Nós somos muito ambiciosos e temos aliás metas muito ambiciosas no PNAEE. A questão é muito simples, ambição não significa apenas colocar dinheiro no processo. Muitas vezes há circunstâncias em que nós não temos esse dinheiro para colocar. Mas ambição pode significar aquilo que lhe estava a dizer há pouco. Uma boa campanha de informação com contas bem feitas e mostrando que o grande incentivo é o que de facto as pessoas ganham em fazer um investimento nessa área tão importante.
Essa campanha é uma prioridade?
É. Nós temos metas que estamos a atingir e que rapidamente ultrapassámos e agora temos que manter esta linha de crescimento.
Dentro do PNAEE pode elencar algumas medidas prioritárias que vão avançar rapidamente?
Há muitas que vão avançar mas para mim é claro que quando
olhamos para o chamado 1/3 (ainda não estão fechados os números) de
execução da meta do PNAEE, verificamos que na indústria estamos a
cima desse 1/3, o que não impede que se continue a fazer um esforço
para a indústria porque isso é muito importante para a sua
competitividade; que no residencial e de serviços estamos na linha
média e portanto temos que continuar a manter; que vamos lançar uma
medida de optimização da iluminação pública
à escala nacional e que terá um forte impacto. Mas o que verifico
fundamentalmente é que os dois sectores onde estamos mais abaixo em
termos de cumprimento da meta (entre os 20 e 30%) são os
transportes e o Estado. E é aí que vamos fazer a aposta mais forte
com duas medidas muito emblemáticas: no Estado com o Eco.AP e nos
transportes com o MOBI.E, a rede nacional de mobilidade e
eléctrica. Se nós conseguirmos cumprir o nosso objectivo em 2020 de
termos 10% de todos os nossos automóveis eléctricos, teremos
cumprido a nossa meta.
Não será cedo de mais para esse investimento com tantas outras áreas onde a poupança pode trazer resultados mais substanciais? Ou seja o impacto do MOBI.E não é insignificante no potencial de poupança que temos noutras áreas onde temos que ir mais longe, como os edifícios, as renováveis, a promoção de redes energéticas de distribuição descentralizada de energia etc..?

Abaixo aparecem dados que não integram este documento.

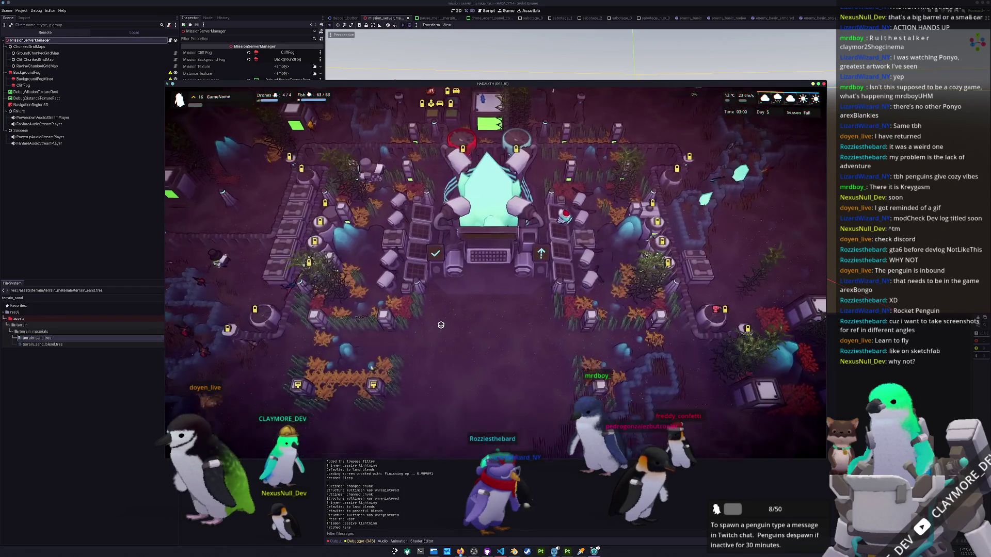
key(b)
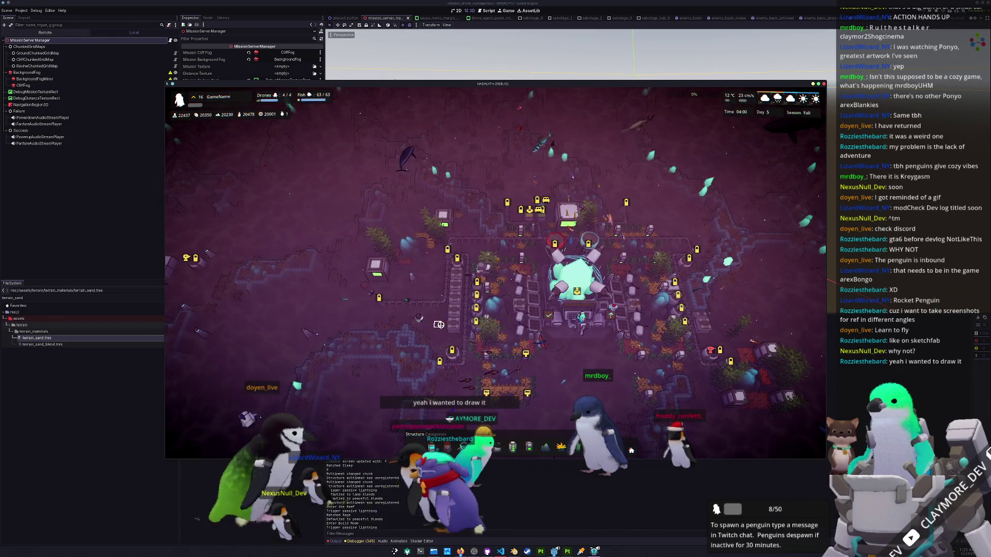
scroll(439, 324, up, 3)
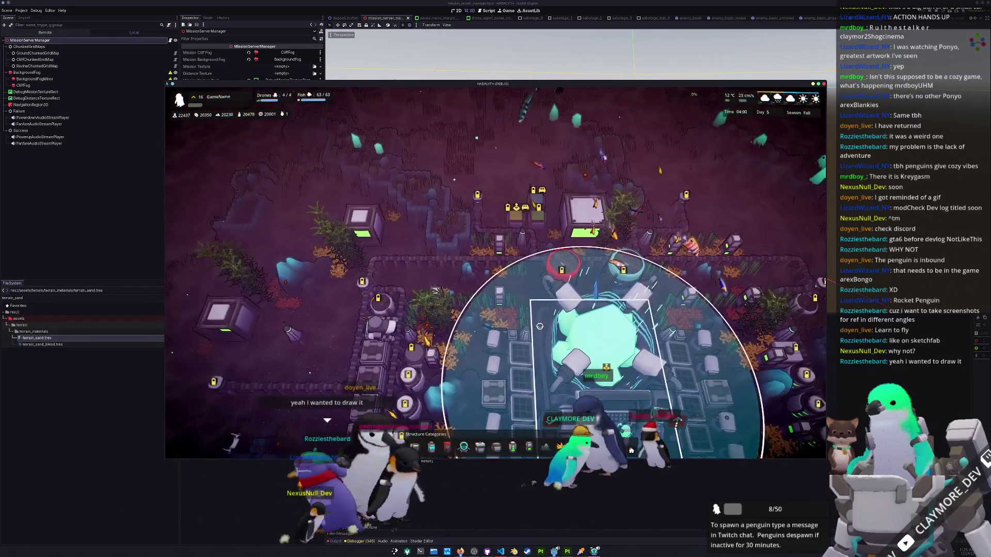
click(540, 326)
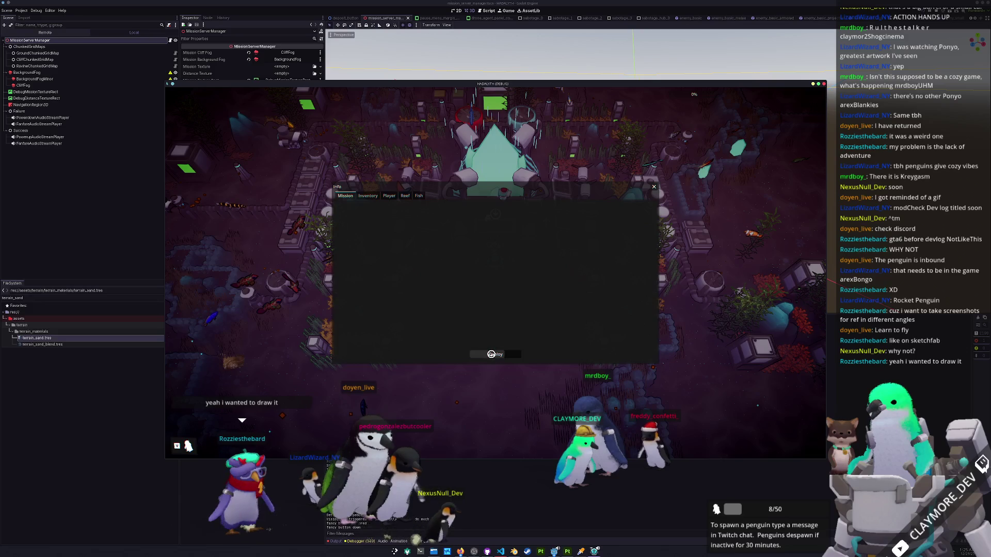
click(491, 354)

10% de automóveis a circular não é nada insignificante em termos de poupança da factura energética. Nós gastamos cerca de 4% na nossa riqueza nacional na importação de combustíveis fósseis. Se tivermos 10% dos automóveis é 0,5% do PIB. Por outro lado, estamos a promover transportes que não poluem, mais baratos, que não têm ruído e que utilizam a nossa energia e que funcionam também numa lógica de armazenamento. Uma das coisas fundamentais para toda esta lógica de eficiência é também a possibilidade da gestão integrada da energia em conjunto com a casa das pessoas. Os automóveis com uma bateria permitem armazenar e carregar energia em alturas mais baratas com recurso à rede ou não. Permitem uma gestão perfeitamente descentralizada.

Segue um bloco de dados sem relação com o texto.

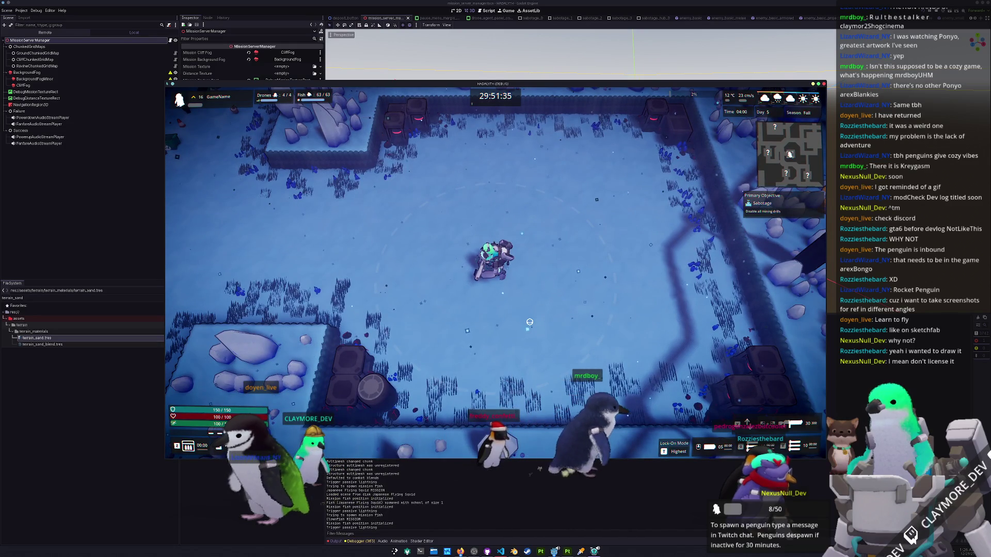
key(w)
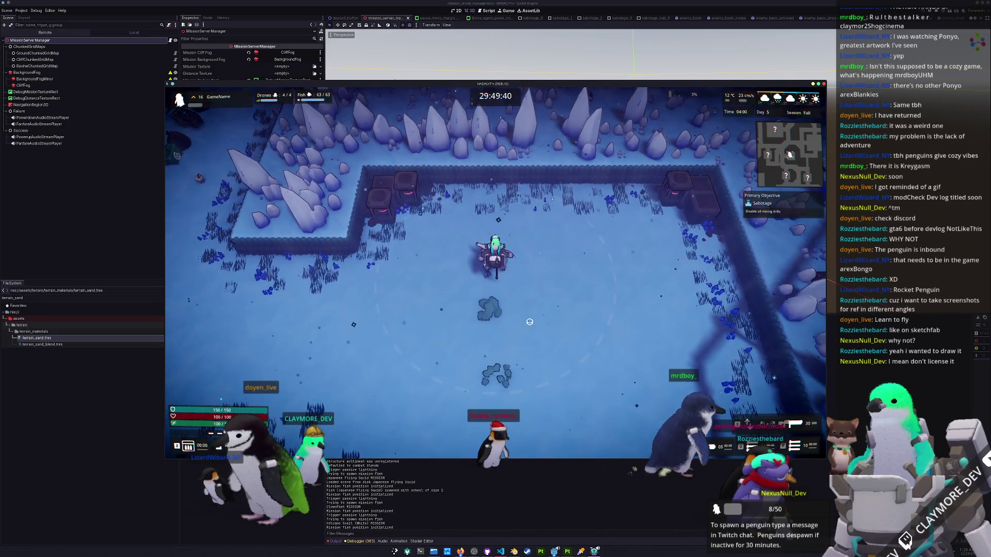
key(d)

Esse investimento, que deve ser muito grande para o país, não deveria ser canalizado, nesta fase, para a promoção correcta dos usos de energia junto dos cidadão, onde por exemplo a electricidade deveria ser apenas destinada aos usos eléctricos específicos?

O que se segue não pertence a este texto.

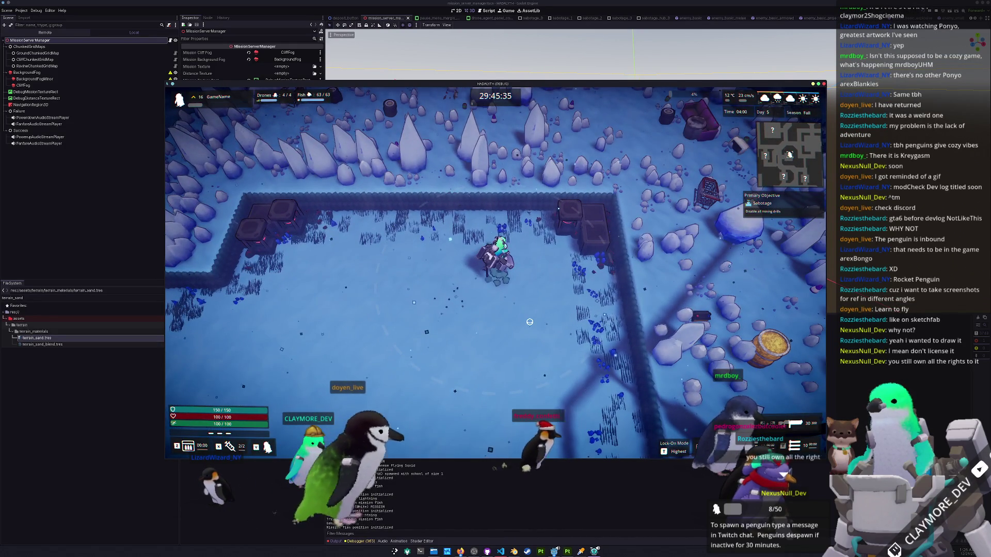
key(s)
key(d)
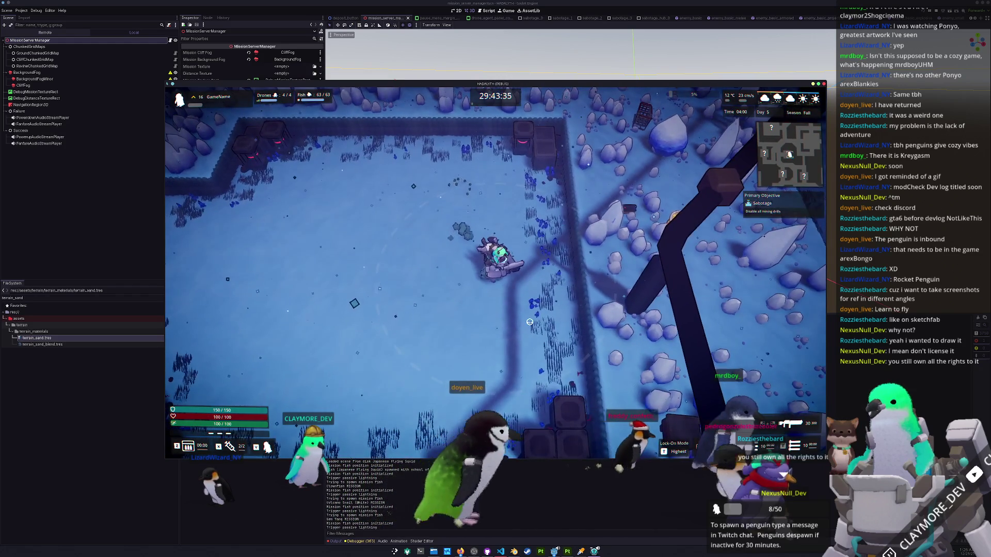
key(w)
key(a)
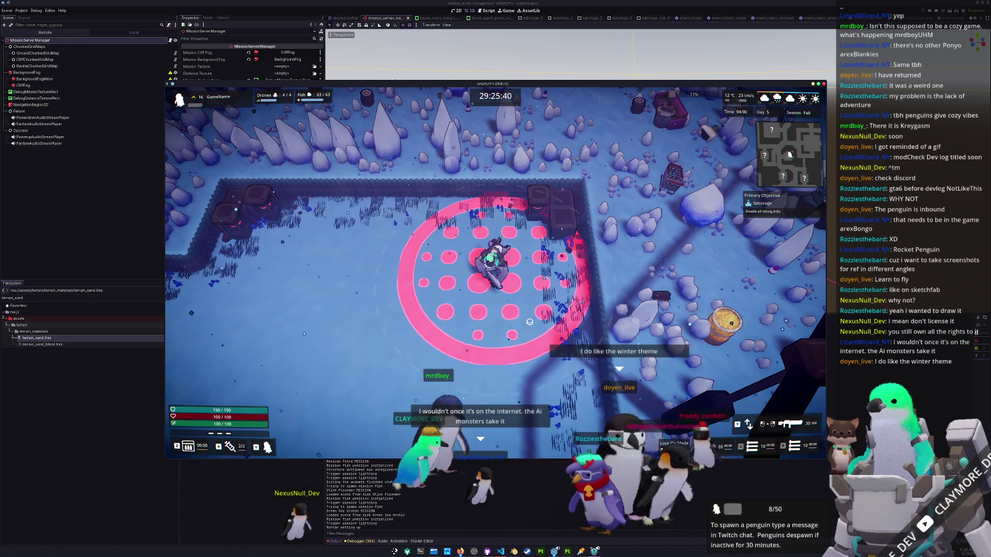
key(s)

Não são investimentos que se canibalizem um ao outro. A verdade é que nós na eficiência energética queremos estar alinhados na melhor escala mundial e no MOBI.E somos líderes e Portugal precisa de ser líder em alguns projectos. Somos líderes na mobilidade eléctrica e isso é fundamental para a afirmação da indústria portuguesa e para a competitividade do país.